I’m sure that “Is there a trade-off between performance and power consumption of the proposed methods?” is a useful thing to know, but where’s the fundamental rights analysis?
There is one section on “compliance”, and what does it cover?
Did the developing organisations map out common AI requirements that can be assessed as needed (e.g. regarding jurisdiction)?
If it is going to be as limited as “map out common … requirements”, why is it limited to “AI” requirements? Surely - surely - the right question is “map out legal requirements that can be assessed as needed”?
Of course, this does not go nearly far enough. It’s not enough to know that there are legal requirements - you need to bake in complying with them from the beginning.
Otherwise, you end up trying to retrofit the law to your product, not vice versa, and then, if you find that things don’t fit properly, you probably end up lobbying the government to change the law, so that that law fits your product, rather than ensuring your product fits the law.
Similarly, there is a section on “Human-centred” requirements, which references “human and children’s rights”, but the example questions indicate a very narrow focus, not a rigorous, detailed examination:
How do the proposed tools avoid re-victimisation of victims in both existing CSAM databases used by the developed systems and newly detected CSAM? Who are the users of the system and how have they been involved in its design? Are CSAM reporting mechanisms (1) included, (2) to whom, (3) likely to be effective? How effective will a system be in preventing CSAM?
Again, the focus on CSAM plays a dominant role here. What about every other fundamental right? The right to receive and impart information? The right to privacy? If the example questions are reflective of the focus, it is not obvious how the evaluation will cover a more broad-ranging fundamental rights assessment.
There’s no robust data protection analysis
Perhaps tied in with the point above, the scope lacks a robust assessment from a data protection point of view, assuming that all solutions process personal data.
There’s reference to privacy, but not to data protection.
There’s not even the bare bones:
- has the project done a data protection impact assessment?
- does the data protection impact assessment hang together?
- has the project done a draft record of processing activity?
- what is the lawful basis for each of the acts of processing of personal data?
- how does the solution meet the requirement of data protection by design and by default?
The kind of absolute minimum you’d expect of this kind of technology.
I know that the Information Commissioner’s Office has been involved in this project, and I’ve asked them for information about what that has looked like.
What was the project brief from DCMS?
DCMS has not - as of writing this, at least - published the brief which it gave to the REPHRAIN project.

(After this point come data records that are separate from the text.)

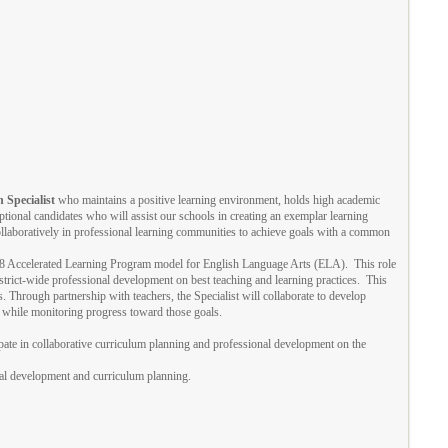
 Specialist
who maintains a positive learning environment, holds high academic
ptional candidates who will assist our schools in creating an exemplar learning
laboratively in professional learning communities to achieve goals with a common
6-8 Accelerated Learning Program model for English Language Arts (ELA). This role
strict-wide professional development on best teaching and learning practices. This
. Through partnership with teachers, the Specialist will collaborate to develop
s while monitoring progress toward those goals.
ipate in collaborative curriculum planning and professional development on the
nal development and curriculum planning.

DCMS has not - as of writing this, at least - explained the process for selecting the REPHRAIN project. There might be some kind of public tender but, if there was, I have missed it. (Feel free to correct me if you can cite it - I’ll happily link to it.)
It’s not the REPHRAIN project’s fault if they are delivering to the brief given to them by DCMS.
But these questions go to the heart of whether it is worth me submitting feedback or not. If the scope of the project is already defined, and they are just consulting on the evaluation criteria, then saying “but what about this very thing that you’ve said you’re not covering” is unlikely to be worthwhile.
I would like to see more information on whether the REPHRAIN project was free to set evaluation criteria independently, without a steer from DCMS.
To steer further comments (in particular, whether it is worth submitting feedback), I would also like to understand from REPHRAIN whether the omission of robust legality / fundamental rights / data protection assessments was intentional.
Update 2022-04-06: I’ve submitted this as feedback, via email. Let’s see what, if anything, happens.